This article uses the PB25 method to calculate a tournament’s overall rating based on the HEMA Rating of all participants. If you want to know how it works, check out On Rating HEMA Tournaments.
A year ago I published Trends In Quality of Competition in HEMA, and the major conclusions were that the gap between European and North American HEMA tournaments had narrowed dramatically post-COIVD.
This was a product of the growth of much stronger regional tournaments in North America, and also the lack of large super-tournaments in Europe. And now looking back with a full 12 months of additional information, we can ask if this was an aberration or a sign of things to come.
There is some slight clawback of European dominance, but overall North America still looks much stronger than it did before Covid.
Tournament Size
I didn’t talk about tournament size in the last article, because tournament size doesn’t necessarily correlate to how difficult the tournament is. (Though having a deeper field does make a tournament harder. Normalizing between the depth of talent is what the PB25 indicator is meant to do, as explained in On Rating HEMA Tournaments.) But the change in size from pre-covid to post-covid is an interesting phenomenon.
Pre-covid you see a general trend to North American tournaments being larger than their European counterparts, even if they aren’t as competitive. If we look at the sizes of pre-Covid longsword tournaments with 70 or more competitors:
This is noticeable, but the sizes of large tournaments in North America and Europe are in the same ballpark. But if we made the same plot for post-Covid tournaments? The following is a list of the longsword tournaments that are bigger than the biggest tournament between 2018-2020.
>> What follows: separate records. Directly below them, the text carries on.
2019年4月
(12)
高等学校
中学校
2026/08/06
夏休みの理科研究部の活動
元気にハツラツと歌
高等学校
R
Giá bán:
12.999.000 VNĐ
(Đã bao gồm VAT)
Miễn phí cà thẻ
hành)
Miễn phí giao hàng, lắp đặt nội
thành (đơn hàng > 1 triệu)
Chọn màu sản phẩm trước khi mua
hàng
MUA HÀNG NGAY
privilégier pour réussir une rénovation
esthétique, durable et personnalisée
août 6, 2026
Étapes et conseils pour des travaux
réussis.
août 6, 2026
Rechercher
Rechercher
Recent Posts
Not only are there 24 events bigger than the biggest event in the 2018-2020 period, the distribution is overwhelmingly skewing North American. So while in 2019 you’d expect to see the biggest tournament in the world fall short of 90 entries, in 2024 you can expect to see 7 tournaments a year exceed that number. Crazy!
Note: The size of HEMA events is also dictated by the registration cap the organizer puts on. So when evaluating tournament size we have to consider that it is a factor of both market demand and event organizer masochism.
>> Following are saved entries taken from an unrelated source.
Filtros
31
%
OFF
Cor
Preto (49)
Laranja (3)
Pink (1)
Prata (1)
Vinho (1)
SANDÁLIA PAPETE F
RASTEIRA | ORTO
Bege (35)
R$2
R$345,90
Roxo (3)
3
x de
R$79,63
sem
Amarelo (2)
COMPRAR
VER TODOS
That Was Boring, Why Did You Write This Article
So the fact that we have a small change to the status quo in the balance of Europe vs NA in terms of level of competition doesn’t exactly seem like interesting news. And it isn’t. But what is interesting is that even though the relative balance hasn’t changed all that much, the scale of tournament competitiveness has shot through the roof. If we put 2023 beside 2024 we see the absolutely staggering jump in level of competition between 2023 and 2024.
To put it in perspective, there were six tournaments in 2024 that exceeded the highest level tournament in the 2021-2023 period. Which is incredible.
But How Big Is Big?
So 2024 was a kick-ass year in Open Longsword competition compared to the other post-Covid years. But how does it stack up in terms of real competition? How does 2024 stack up to the pre-Covid golden age of high power HEMA tournaments? It turns out, it stacks up very well.
You read this correctly, over a third of the top 16 longsword tournaments of all time happened in 2024. If you are considering the number of high level events, 2024 is definitively the best year we have ever had. The only asterisk being we still haven’t had (at the time of this writing) an event to surpass the Minsk European Games in 2019. Which is a fantastic recovery, and a pretty clear indication that HEMA is back stronger than ever.
Women’s Longsword
I had intended to publish a follow up to my original article last year deep diving things other than Open Longsword. Which never happened. But while these stories are something that should be told, there is something crazy happening in Women’s longsword that I think is too cool not to mention right away.
There are several categories which have replaced traditional “women’s” tournament designations in a large number of events. The following analysis includes tournaments which are labeled as: Women’s, Women’s+, URG, MG, WNBT. While the differences between these are very important at a personal level to the individuals who participate, at the statistical level they all have a largely similar shared population. Enough so that they can be considered the same for this level of analysis.
While the number of high level open longsword tournaments that happened in 2024 is impressive, the number of high level women’s longsword tournaments that happened in 2024 is staggering.
That’s right, the last two years make up 75% of the most competitive women’s tournaments! There is a lot to dig into here, a whole article’s worth in fact. So while that is a story for another day, I hope I’ve left you with a strong impression how much the women’s tournament scene is exploding.
Where Do We Go From Here?
Is 2024 a blip on the screen, or do we still go up from here? While we can only speculate, based on tournament entries to big events it seems like 2025 is destined to surpass previous heights. But as to if the volume of tournaments at high level continues to increase at the same pace, only time will tell.